A Morphological Approach to Binary Code Analysis
Binary code analysis is a complex process which can be performed nowadays only by skilled cybersecurity experts whose workload just keeps increasing. Uses cases include vulnerabilities detection, testing, clustering and classification, malware analysis, etc… We develop a tool named Gorille, which is based on the reconstruction of an high level semantics for the binary code. Control flow graphs provide a fair level of abstraction to deal with the binary codes they represent. After applying some graph rewriting rules to normalize these graphs, our software tackles the subgraph search problem in a way which is both efficient and convenient for that kind of graphs. This technique is described as morphological analysis as it recognizes the whole shape of the malware.

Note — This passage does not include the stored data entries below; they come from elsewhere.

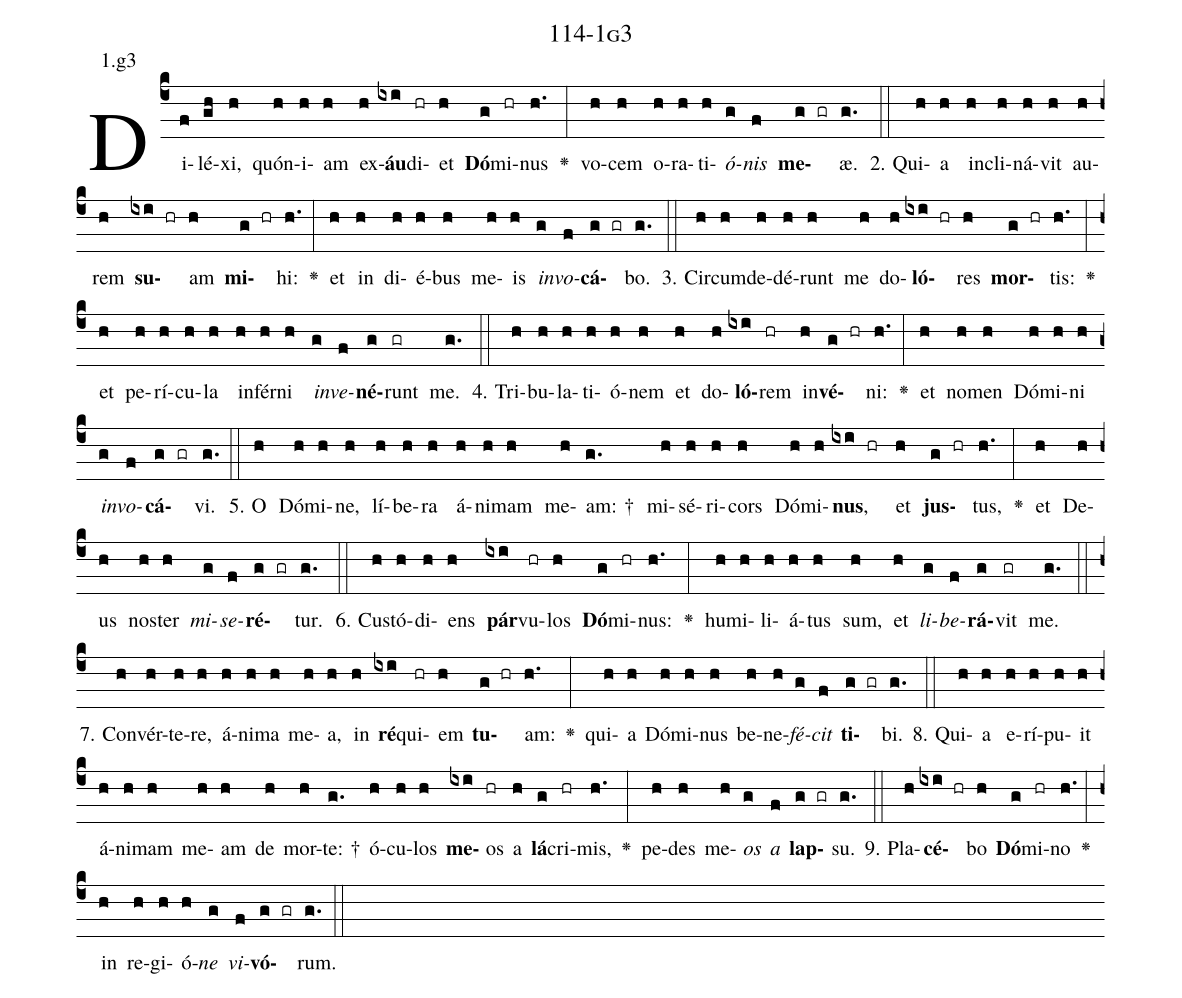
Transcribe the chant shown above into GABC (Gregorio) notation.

name: 114-1g3;
annotation: 1.g3;
%%
(c4)Di(f)lé(gh)xi,(h) quón(h)i(h)am(h) ex(h)<b>áu</b>(ixi)di(hr)et(h) <b>Dó</b>(g)mi(hr)nus(h.) <v>\greheightstar</v>(:) vo(h)cem(h) o(h)ra(h)ti(h)<i>ó</i>(g)<i>nis</i>(f) <b>me</b>(g gr)æ.(g.) (::)
2. Qui(h)a(h) in(h)cli(h)ná(h)vit(h) au(h)rem(h) <b>su</b>(ixi hr)am(h) <b>mi</b>(g hr)hi:(h.) <v>\greheightstar</v>(:) et(h) in(h) di(h)é(h)bus(h) me(h)is(h) <i>in</i>(g)<i>vo</i>(f)<b>cá</b>(g gr)bo.(g.) (::)
3. Cir(h)cum(h)de(h)dé(h)runt(h) me(h) do(h)<b>ló</b>(ixi hr)res(h) <b>mor</b>(g hr)tis:(h.) <v>\greheightstar</v>(:) et(h) pe(h)rí(h)cu(h)la(h) in(h)fér(h)ni(h) <i>in</i>(g)<i>ve</i>(f)<b>né</b>(g)runt(gr) me.(g.) (::)
4. Tri(h)bu(h)la(h)ti(h)ó(h)nem(h) et(h) do(h)<b>ló</b>(ixi)rem(hr) in(h)<b>vé</b>(g hr)ni:(h.) <v>\greheightstar</v>(:) et(h) no(h)men(h) Dó(h)mi(h)ni(h) <i>in</i>(g)<i>vo</i>(f)<b>cá</b>(g gr)vi.(g.) (::)
5. O(h) Dó(h)mi(h)ne,(h) lí(h)be(h)ra(h) á(h)ni(h)mam(h) me(h)am: †(g.) mi(h)sé(h)ri(h)cors(h) Dó(h)mi(h)<b>nus</b>,(ixi hr) et(h) <b>jus</b>(g hr)tus,(h.) <v>\greheightstar</v>(:) et(h) De(h)us(h) nos(h)ter(h) <i>mi</i>(g)<i>se</i>(f)<b>ré</b>(g gr)tur.(g.) (::)
6. Cus(h)tó(h)di(h)ens(h) <b>pár</b>(ixi)vu(hr)los(h) <b>Dó</b>(g)mi(hr)nus:(h.) <v>\greheightstar</v>(:) hu(h)mi(h)li(h)á(h)tus(h) sum,(h) et(h) <i>li</i>(g)<i>be</i>(f)<b>rá</b>(g)vit(gr) me.(g.) (::)
7. Con(h)vér(h)te(h)re,(h) á(h)ni(h)ma(h) me(h)a,(h) in(h) <b>ré</b>(ixi)qui(hr)em(h) <b>tu</b>(g hr)am:(h.) <v>\greheightstar</v>(:) qui(h)a(h) Dó(h)mi(h)nus(h) be(h)ne(h)<i>fé</i>(g)<i>cit</i>(f) <b>ti</b>(g gr)bi.(g.) (::)
8. Qui(h)a(h) e(h)rí(h)pu(h)it(h) á(h)ni(h)mam(h) me(h)am(h) de(h) mor(h)te: †(g.) ó(h)cu(h)los(h) <b>me</b>(ixi)os(hr) a(h) <b>lá</b>(g)cri(hr)mis,(h.) <v>\greheightstar</v>(:) pe(h)des(h) me(h)<i>os</i>(g) <i>a</i>(f) <b>lap</b>(g gr)su.(g.) (::)
9. Pla(h)<b>cé</b>(ixi hr)bo(h) <b>Dó</b>(g)mi(hr)no(h.) <v>\greheightstar</v>(:) in(h) re(h)gi(h)ó(h)<i>ne</i>(g) <i>vi</i>(f)<b>vó</b>(g gr)rum.(g.) (::)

That being said, some pitfalls still need to be considered. First of all, the output can only get as good as the input data. And it is known that static disassembly cannot produce the perfect control flow graph since this problem is undecidable. As a matter of facts, malware heavily use obfuscation techniques such as opaque predicates to hide their payloads and confuse analyses. Dynamic analysis should then be used along with static disassembly to combine their strengths. Another dangerous pitfall feared by every expert is the so-called false positives rate : false alarms that make them waste indeed a precious time assessing the reality of the threat. Shared binary code is not always relevant as many software embed static standard libraries. Gorille’s solution to this issue lies in graph rewriting. By rewriting classic subgraphs into configuration-based special nodes, we even obtain an higher abstraction of the control flow graph.